§ **Selected text**:

Date

07 February 2023

Slow Light is an installation that aims to raise awareness about our energy consumption while we discover and play with light and its possibilities

“A delicate, wonderful installation, collaborative with visitors”. This is how the Llum BCN jury defined Slow Light, the proposal with which IED Barcelona participated in the city’s light arts festival for the ninth time.

The assessment was made during an event recognising young talent, held at Disseny Hub Barcelona on the last day of the festival. The experts highlighted the creativity of this minimal consumption project devised by Interior Design, Product Design, Graphic Design, and Motion Graphics and Video students. In addition, they praised both its execution and its communication.

This year, more than 200,000 people visited the lighting installations that illuminated the Poblenou neighbourhood throughout the weekend.

Awakening consciences by travelling into the universe

In this current time of energy crisis, Slow Light is an installation that aims to raise awareness about our energy consumption. To do this, it works without electricity and it is people who give it life by focusing the flashlights of their mobile phones onto the elements that form it.

Slow Light also reminds us how light pollution caused by artificial lights prevents us from seeing the stars in the night sky. To counteract this effect, it proposes a circular structure made up of 24 tubes that, like telescopes, project different light effects when illuminated that represent the stars and constellations, and their distances from Earth.

§ **Excerpted records**:
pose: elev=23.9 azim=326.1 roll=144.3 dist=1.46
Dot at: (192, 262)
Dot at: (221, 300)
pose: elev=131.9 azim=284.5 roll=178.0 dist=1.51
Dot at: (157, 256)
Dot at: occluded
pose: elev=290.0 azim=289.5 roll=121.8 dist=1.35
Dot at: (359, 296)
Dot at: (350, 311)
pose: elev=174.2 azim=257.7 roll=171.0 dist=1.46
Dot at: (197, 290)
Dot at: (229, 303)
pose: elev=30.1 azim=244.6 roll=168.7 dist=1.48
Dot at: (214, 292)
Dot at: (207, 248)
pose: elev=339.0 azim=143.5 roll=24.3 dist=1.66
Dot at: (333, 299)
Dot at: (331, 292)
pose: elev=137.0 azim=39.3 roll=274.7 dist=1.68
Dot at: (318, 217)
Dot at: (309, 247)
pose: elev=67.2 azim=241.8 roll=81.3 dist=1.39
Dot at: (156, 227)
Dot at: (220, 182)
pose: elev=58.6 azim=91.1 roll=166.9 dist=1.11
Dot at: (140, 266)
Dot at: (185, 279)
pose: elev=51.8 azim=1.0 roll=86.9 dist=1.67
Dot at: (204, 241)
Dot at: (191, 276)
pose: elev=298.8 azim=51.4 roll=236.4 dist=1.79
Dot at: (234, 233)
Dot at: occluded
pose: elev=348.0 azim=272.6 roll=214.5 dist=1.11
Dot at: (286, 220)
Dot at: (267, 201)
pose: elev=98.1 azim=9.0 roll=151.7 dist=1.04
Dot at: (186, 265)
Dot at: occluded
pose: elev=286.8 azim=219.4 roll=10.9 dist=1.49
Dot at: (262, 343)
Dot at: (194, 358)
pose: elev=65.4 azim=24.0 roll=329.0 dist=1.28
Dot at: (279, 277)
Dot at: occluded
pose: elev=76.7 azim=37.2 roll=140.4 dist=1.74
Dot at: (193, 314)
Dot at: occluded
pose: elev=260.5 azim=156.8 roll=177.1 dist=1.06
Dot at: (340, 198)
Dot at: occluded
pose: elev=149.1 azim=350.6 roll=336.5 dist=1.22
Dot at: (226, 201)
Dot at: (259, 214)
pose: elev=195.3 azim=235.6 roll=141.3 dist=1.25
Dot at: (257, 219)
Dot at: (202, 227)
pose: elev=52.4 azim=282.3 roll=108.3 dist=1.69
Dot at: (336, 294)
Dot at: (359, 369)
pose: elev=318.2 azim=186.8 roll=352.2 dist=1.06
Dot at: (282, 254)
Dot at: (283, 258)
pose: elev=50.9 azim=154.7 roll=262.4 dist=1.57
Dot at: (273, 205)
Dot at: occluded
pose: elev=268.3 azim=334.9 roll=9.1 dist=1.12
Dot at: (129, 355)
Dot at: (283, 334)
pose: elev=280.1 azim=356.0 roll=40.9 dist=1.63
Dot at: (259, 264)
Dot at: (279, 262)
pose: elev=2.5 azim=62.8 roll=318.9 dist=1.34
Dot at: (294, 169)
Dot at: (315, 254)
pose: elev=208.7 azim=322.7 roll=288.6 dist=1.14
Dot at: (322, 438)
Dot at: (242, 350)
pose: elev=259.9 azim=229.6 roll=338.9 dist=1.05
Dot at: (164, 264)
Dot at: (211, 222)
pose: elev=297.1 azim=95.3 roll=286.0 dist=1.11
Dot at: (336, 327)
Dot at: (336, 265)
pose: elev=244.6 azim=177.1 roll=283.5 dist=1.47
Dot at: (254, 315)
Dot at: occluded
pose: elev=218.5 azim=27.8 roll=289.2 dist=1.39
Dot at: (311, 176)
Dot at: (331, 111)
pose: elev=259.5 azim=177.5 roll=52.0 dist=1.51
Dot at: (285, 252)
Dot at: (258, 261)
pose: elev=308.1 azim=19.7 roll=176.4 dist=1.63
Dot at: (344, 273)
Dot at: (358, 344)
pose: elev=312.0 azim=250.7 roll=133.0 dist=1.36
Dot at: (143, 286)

§ **Things to do**:
1 – According to the text about Slow Light, how many tubes make up the installation's circular structure?
2 – Copy out the passage of the text about Slow Light between "This year, more" and "distances from Earth.", inclusive, substituting "torches" for "flashlights".

§ **Response list**:
1 – 24 tubes.

2 –
This year, more than 200,000 people visited the lighting installations that illuminated the Poblenou neighbourhood throughout the weekend.

Awakening consciences by travelling into the universe

In this current time of energy crisis, Slow Light is an installation that aims to raise awareness about our energy consumption. To do this, it works without electricity and it is people who give it life by focusing the torches of their mobile phones onto the elements that form it.

Slow Light also reminds us how light pollution caused by artificial lights prevents us from seeing the stars in the night sky. To counteract this effect, it proposes a circular structure made up of 24 tubes that, like telescopes, project different light effects when illuminated that represent the stars and constellations, and their distances from Earth.